Getting started with your Azure data pipeline

Majority of data project limbo around text files. Companies have 10s of different software that they use. Integrating all of the can be sometimes impossible and not so business oriented. That’s why exporting text files from different systems is always easier, than building a datahub. Self-service solutions make it very easy to import text files and visualise them. This can at one point mean that an individual in an organisation has X amount of excels and csv files that take a lot of space and became a problem. What was the file and is it up to date ?

Data in Azure

Storaging, analysing and loading them into Azure is a good option. Azure has several different storage related services available, choosing the right one should always be done case by case. Most convenient one is Azure Data Lake(ADL). ADL is the dream storage place for developer, data scientists and analysts, that need scalable data storage, with easy access to big data. It has all the capabiltities an enterpise needs, security, manageability, scalability, reliability and availability to serve demanding storage requierments. Data projects start with gathering these text files into ADL and then copying them into Azure data warehouse(ADW)/SQL server for reporting. Finding suitable way for doing that can be challenging and time consuming.
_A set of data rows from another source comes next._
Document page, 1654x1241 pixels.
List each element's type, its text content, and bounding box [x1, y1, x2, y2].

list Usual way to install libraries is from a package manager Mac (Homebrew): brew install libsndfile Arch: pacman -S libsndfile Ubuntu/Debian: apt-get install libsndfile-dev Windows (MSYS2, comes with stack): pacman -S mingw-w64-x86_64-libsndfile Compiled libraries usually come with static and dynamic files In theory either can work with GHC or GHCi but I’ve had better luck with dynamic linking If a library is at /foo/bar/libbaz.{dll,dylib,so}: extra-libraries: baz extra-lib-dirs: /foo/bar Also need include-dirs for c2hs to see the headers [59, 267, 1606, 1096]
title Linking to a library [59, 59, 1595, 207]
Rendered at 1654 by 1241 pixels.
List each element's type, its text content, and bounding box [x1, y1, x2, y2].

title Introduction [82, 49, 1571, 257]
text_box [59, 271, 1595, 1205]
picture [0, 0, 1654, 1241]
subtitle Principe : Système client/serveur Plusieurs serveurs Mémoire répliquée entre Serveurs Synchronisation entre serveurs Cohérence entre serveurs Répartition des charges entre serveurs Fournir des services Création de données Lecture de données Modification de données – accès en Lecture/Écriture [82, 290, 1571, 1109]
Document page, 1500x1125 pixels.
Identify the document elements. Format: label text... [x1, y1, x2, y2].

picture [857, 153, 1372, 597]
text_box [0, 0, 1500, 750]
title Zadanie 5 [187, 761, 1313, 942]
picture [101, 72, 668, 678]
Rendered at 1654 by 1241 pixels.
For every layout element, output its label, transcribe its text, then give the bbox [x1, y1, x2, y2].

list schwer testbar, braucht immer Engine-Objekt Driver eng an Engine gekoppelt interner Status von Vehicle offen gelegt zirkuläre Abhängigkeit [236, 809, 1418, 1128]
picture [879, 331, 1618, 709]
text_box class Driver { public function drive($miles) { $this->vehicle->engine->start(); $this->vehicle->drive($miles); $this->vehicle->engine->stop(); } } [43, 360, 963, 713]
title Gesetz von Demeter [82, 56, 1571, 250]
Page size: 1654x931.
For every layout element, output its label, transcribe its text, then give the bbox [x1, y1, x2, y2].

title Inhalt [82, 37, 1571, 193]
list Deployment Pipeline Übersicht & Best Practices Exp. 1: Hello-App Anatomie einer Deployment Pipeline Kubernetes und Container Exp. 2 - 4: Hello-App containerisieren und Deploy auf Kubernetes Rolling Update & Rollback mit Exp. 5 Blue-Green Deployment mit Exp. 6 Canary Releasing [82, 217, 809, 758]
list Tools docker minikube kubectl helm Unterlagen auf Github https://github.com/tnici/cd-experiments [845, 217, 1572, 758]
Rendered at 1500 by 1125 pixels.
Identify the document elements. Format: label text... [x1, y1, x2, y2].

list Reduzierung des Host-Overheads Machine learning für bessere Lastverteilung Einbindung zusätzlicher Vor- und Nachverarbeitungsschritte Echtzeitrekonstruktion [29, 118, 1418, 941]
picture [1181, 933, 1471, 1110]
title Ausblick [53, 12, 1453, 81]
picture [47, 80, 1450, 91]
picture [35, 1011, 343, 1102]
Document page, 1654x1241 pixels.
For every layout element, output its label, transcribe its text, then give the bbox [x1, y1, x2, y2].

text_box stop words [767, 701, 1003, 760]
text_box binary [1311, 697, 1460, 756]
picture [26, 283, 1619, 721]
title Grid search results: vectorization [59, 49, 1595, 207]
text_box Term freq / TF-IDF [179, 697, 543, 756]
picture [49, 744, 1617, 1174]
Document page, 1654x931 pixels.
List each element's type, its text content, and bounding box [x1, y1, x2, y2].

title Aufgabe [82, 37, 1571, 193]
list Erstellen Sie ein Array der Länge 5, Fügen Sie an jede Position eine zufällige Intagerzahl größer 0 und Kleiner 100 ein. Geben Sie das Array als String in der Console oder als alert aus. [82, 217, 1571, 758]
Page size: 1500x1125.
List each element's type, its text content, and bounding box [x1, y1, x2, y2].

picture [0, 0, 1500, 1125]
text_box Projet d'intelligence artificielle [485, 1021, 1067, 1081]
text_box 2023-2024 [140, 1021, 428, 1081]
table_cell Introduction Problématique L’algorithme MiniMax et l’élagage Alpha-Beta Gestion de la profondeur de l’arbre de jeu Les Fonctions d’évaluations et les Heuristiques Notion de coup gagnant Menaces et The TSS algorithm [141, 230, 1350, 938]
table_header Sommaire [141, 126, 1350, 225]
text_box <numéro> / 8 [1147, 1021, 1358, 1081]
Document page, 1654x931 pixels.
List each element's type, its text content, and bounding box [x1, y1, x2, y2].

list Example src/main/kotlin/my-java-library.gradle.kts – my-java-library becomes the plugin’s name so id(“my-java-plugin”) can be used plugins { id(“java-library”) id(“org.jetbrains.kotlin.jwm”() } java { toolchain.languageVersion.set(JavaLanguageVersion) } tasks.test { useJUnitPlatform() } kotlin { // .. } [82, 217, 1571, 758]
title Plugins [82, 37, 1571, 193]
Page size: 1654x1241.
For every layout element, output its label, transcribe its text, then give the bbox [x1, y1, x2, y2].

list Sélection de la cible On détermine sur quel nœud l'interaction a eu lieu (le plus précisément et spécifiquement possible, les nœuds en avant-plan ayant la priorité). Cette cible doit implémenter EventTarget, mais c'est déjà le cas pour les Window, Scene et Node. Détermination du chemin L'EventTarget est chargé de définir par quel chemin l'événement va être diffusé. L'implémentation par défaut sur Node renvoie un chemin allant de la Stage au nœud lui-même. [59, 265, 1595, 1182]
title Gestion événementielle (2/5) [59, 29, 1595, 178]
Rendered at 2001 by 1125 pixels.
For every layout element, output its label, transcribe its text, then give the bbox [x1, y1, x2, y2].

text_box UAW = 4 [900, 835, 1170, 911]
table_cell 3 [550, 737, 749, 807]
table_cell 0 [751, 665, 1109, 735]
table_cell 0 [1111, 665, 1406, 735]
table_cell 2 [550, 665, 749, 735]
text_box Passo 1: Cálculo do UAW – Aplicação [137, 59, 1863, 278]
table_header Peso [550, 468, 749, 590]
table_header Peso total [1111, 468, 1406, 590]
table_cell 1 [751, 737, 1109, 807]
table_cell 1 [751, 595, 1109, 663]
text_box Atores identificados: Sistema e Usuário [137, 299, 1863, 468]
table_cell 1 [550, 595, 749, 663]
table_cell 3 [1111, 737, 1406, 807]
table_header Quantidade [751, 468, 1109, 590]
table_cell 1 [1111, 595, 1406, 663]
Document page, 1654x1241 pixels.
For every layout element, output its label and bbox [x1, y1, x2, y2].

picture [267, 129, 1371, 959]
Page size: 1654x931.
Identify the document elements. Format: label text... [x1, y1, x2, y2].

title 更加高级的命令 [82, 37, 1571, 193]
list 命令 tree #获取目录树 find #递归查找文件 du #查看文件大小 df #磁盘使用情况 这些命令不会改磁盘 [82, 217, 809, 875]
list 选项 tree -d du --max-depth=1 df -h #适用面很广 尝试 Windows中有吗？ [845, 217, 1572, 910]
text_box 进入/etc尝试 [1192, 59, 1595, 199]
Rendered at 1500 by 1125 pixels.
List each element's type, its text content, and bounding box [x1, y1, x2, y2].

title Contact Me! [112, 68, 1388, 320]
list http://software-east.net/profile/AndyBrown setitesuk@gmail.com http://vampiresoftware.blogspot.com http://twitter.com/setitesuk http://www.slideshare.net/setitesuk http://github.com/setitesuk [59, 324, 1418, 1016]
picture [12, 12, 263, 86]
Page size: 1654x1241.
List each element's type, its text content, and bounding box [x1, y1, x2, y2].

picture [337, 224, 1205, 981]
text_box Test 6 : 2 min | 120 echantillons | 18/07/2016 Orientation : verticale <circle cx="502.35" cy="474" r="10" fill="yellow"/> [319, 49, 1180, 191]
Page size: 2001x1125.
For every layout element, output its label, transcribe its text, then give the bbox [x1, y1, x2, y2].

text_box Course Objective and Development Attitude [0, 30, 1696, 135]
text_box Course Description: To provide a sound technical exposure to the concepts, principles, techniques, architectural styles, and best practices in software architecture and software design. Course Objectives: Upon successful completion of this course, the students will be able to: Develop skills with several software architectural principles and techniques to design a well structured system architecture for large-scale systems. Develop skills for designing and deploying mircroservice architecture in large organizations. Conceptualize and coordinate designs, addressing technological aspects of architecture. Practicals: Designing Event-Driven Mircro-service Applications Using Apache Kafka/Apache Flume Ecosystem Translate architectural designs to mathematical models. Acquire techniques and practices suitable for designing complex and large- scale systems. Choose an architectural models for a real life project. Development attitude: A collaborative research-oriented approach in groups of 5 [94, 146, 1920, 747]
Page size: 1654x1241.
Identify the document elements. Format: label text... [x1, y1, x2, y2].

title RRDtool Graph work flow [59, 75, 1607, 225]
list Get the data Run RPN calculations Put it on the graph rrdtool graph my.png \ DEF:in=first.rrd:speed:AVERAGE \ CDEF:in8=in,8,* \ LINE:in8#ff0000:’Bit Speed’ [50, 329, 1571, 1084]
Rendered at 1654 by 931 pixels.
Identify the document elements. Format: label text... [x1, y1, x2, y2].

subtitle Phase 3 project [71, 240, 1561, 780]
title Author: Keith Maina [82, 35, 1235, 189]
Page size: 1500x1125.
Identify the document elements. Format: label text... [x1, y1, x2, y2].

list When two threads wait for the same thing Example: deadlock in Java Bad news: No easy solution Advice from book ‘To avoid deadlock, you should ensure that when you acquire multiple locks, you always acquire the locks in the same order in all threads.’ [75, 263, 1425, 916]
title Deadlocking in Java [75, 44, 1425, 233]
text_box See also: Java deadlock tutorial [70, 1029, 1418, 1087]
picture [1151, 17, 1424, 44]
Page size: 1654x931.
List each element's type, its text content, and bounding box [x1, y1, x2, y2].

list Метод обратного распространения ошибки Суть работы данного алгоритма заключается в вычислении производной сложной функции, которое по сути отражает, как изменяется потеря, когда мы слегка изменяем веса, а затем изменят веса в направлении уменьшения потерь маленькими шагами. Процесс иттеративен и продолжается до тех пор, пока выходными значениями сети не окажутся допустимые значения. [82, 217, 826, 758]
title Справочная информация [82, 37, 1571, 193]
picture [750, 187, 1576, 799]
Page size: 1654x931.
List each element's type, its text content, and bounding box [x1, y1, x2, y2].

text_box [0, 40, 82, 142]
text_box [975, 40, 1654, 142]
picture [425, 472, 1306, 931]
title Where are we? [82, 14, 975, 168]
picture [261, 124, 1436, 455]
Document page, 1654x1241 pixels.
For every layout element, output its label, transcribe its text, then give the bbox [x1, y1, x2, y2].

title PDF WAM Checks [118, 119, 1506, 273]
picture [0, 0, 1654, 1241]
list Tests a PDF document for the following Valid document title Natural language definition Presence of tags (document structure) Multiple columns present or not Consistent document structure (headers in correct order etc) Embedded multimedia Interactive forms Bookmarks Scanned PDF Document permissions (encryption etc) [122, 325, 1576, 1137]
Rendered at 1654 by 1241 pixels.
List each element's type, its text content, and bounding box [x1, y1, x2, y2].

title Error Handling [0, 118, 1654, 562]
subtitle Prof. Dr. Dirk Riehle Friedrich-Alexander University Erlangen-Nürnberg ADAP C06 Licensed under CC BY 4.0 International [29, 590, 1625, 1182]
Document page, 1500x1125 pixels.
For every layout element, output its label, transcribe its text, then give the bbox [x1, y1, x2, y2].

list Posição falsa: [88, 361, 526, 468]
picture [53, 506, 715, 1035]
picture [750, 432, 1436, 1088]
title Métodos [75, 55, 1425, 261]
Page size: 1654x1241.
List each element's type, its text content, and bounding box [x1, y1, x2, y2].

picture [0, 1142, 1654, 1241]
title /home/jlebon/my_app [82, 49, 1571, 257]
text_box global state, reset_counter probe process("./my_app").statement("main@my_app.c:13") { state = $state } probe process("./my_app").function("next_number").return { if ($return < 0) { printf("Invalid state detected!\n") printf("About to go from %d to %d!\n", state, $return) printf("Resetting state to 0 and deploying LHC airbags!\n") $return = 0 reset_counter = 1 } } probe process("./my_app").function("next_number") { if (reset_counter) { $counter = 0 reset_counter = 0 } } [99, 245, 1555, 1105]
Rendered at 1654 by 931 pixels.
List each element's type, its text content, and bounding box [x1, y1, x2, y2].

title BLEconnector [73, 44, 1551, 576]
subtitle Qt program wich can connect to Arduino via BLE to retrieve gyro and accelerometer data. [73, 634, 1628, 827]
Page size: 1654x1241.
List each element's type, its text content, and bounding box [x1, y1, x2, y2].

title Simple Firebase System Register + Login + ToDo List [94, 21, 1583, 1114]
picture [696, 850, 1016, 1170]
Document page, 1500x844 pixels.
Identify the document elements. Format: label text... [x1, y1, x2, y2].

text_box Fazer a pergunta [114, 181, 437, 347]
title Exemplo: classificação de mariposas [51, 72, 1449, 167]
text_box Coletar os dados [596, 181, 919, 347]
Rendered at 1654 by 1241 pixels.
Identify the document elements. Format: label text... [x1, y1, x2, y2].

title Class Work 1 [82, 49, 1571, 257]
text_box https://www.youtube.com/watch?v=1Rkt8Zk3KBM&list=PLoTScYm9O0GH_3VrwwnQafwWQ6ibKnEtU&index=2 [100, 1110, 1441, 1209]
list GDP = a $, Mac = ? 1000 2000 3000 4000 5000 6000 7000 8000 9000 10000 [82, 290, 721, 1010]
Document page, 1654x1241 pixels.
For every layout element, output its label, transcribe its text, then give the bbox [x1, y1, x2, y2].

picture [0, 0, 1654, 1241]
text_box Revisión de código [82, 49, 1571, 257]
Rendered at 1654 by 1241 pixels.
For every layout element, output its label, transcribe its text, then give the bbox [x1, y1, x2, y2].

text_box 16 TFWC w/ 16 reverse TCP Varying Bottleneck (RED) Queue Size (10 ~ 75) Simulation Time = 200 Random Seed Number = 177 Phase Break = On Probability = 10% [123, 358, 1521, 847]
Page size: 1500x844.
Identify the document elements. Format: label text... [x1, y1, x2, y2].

Azure provides options like Azure Data Factor(ADF) and PolyBase. Azure Data factor(ADF) is a data processing tool, for managing data pipelines. It is a fully managed ETL service in cloud. ADF can orchestrate data flows from on-premise and cloud sources, which makes it a very flexible and easy to use tool for moving data to and from ADL. It is not just for copying data into databases, you can schedule, manage, analyse, processes and monitor your data pipeline with it. As of most of the systems change, schemas and data models do that as well. ADF works well when nothing isn’t changed in the table side.

On average text files that are > 1 GB that need to be load into ADW/SQL server, would be suggestively done with Polybase. PolyBase is a technology that connects external/internal data with database via t-sql language.

Polybase and ADF loading time are different, for a 5 GB text file it varies from 20 -30 minutes. ADF has a “warming up time”, which means that the system needs some time to be fully available. With PolyBase you can make an insert and it will take around 3-5 minutes for the text file to be in ADW.

Practicalities with PolyBase

Both ADF and Polybase are very sensitive with the data. Key thing to make sure before you start querying data:

Identical schemas and data types
Most errors are symbols inside text rows
Header is not specified
Source file in ADL/Blob has to have permission (Read, Write, Execute)
Reject_value for column names

For making PolyBase data pipeline you need the following: Database scope credentials, External data source, External file Format and External Table. For querying data, I suggest to insert data from external table into regular table.

How it works in practice?

Before you can create Scope credentials you need your client_id and Token_EndPoint, which can be found from azure portal, under Azure Active Directory. After scope credentials have been created, use the same credentials name in the external data source credential phase. Location of the data source, is the place where you have the file.

Creating a file format, define the format based on the text file you are trying to insert. Here is where you can define what type of a text file you have.

CREATE DATABASE SCOPED CREDENTIAL <name>
WITH
IDENTITY = '<client_id>@<OAuth_2.0_Token_EndPoint>',
SECRET = '<key>'
;



CREATE EXTERNAL DATA SOURCE <datalake>
WITH (
TYPE = HADOOP,
LOCATION = 'adl://<AzureDataLake account_name>.azuredatalakestore.net,
CREDENTIAL = <name>
);


CREATE EXTERNAL FILE FORMAT TextFile
WITH (
FORMAT_TYPE = DelimitedText,
FORMAT_OPTIONS (FIELD_TERMINATOR = '|'
,STRING_DELIMITER = '' ),


);

After that create external table add the location in the Data Lake.

CREATE EXTERNAL TABLE [TABLE.NAME]
(
COLUMN INT,
COLUMN2 VARCHAR(10)
)
WITH (DATA_SOURCE = [Data Lakename ], LOCATION = N'/foldername/', FILE_FORMAT = [TextFiletype], REJECT_TYPE = VALUE, REJECT_VALUE = 1)

Credentials are connected to the folder inside the Data Lake, so you can’t create the external table before the folder has credentials. According to Microsoft this is the best practice to insert data into ADW.

Summary:

In case where schemas won’t change or have little changes external tables are a good way of managing regular data flows. Automating loads between ADL and ADW, Microsoft suggest SSIS usage. There is also an open source option Airflow, which is a platform to programmatically author, schedule and monitor workflows.